Not that I’m down on the liaison cop. The Neighborhood Watch was not a group of people working with their better nature. There were PLATITUDES. There was SHOCK. There was HORROR. There was DETERMINATION? Ah, sure, but not when it came to any Personal commitment.

Plus the smarmy political advice.  If that’s what we were going to get from Neighborhood Watch, I preferred to take my chances with the cops, the robbers, and the un-Watching Neighborhood Watch. Even the priest seemed a little too happily distressed to have this problem on his hands. Maybe he was hoping Disaster would turn the tide for his parish. That's what we all wanted: a turned tide.

Post-Neighborhood Watch
The Church assisted the two families. The husband of the louder woman was a sweet and gentle man with not much to say for himself—good thing, too, probably, or his house would have exploded long before Arson Night. The other woman who complained I met once: another sweet and quiet one. They got jobs at the church, and housing. That lasted about a year, and so, on the civilian side of the story, that made the Priest the real Hero. 

The main thing I remember was that the not-Neighborhood watch seemed to make the most sense: keep your head down, and the shit will eventually quit blowing. Or at least, waiting to ally with some group I liked, I ended up allied with the non-aligned.

But you know, the solidarity was reassuring in another way. When the ladies came by with their kids, they were neighbors I now knew. It didn’t take long for the main one to warm up, and soon she was confiding that I should never trust a person from  (a different suburb). That was a suburb she was from, she said, and she knew all about it—white trash, every last one. 

Conclusion
Life is never simple. Can I honor this woman for sticking up for the law, her family, and her neighborhood, and still see that her character was not completely admirable? Oh, yeah, you bet.

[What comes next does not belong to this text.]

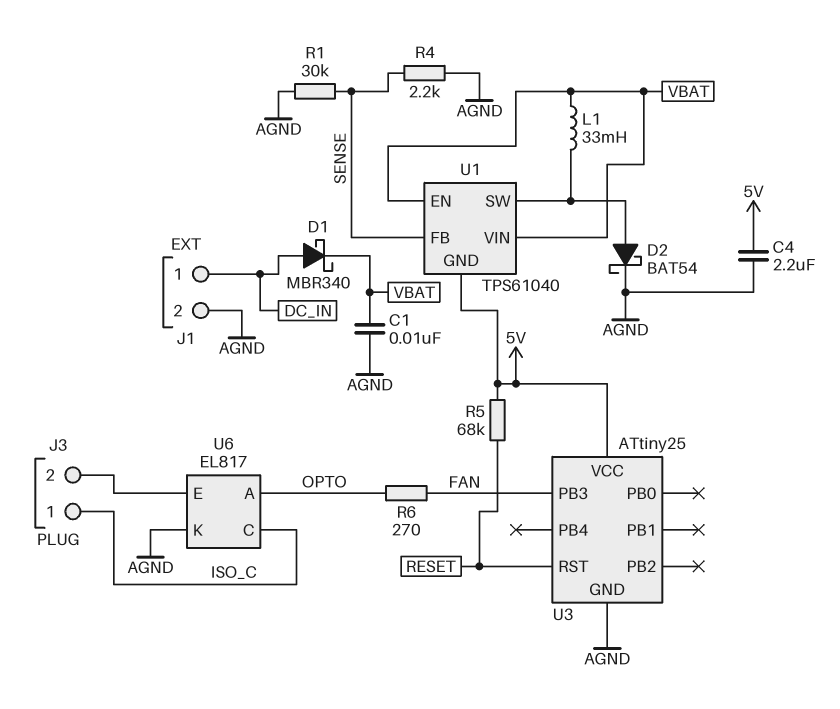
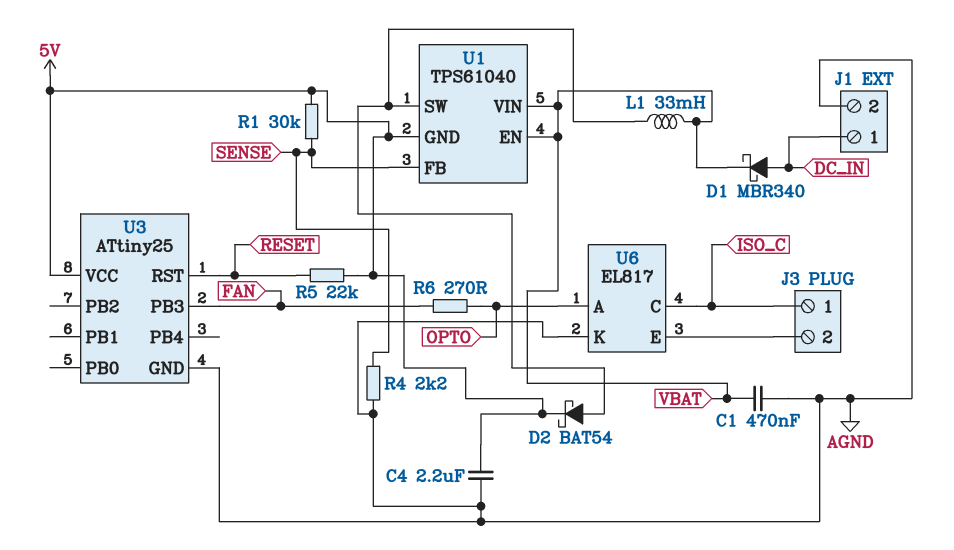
C1: 10nF (AGND, VBAT) -> 470nF (AGND, VBAT)
D2: schottky BAT54 (A U1/SW, K AGND) -> schottky BAT54 (A U1/SW, K 5V)
R1: 30k (AGND, SENSE) -> 30k (5V, SENSE)
R5: 68k (5V, RESET) -> 22k (5V, RESET)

In case you’re keeping score, drug dealing was equal opportunity in that neighborhood—wouldn’t care to guess which race the perp was, because we had both, or, so many gradations of color, who knew?  Of the two households burned, its four adults, the loud lady was the white one from the untrustworthy suburb. Personally, I think her out-loud stance has less to do with color and more with the unresolved anger she had built up over a lifetime. I have a little extra information on this from a reliable third party, which I will not share.

So race comes up in this one, and for the chief complainant, I’m pretty sure it can be dismissed as a primary motivator. The Neighborhood Watch: now that did fall along racial lines. In my opinion, the whites thought they could agitate for police attention and flex power to change policy, but they didn’t really have any say about official activity—that’s what the Community Liaison Officer was for, to make our attention Seem Worthwhile. Basically, he worked to get clueless white folks off the backs of the beat officers-a kind of metaphorical "Crime Scene Tape". The blacks believed (I assume) agitating wouldn’t make a freaking bit of difference—yet it does. Both races were wrong. Both races were right.

There wasn’t any more arson. I don’t think neighborhood watch had anything to do with it. I think it had to do with the arson itself: it moved the complainants partly out of the neighborhood for a year. And probably the drug dealer had to lie low a little while. Maybe he was arrested. I don’t remember that.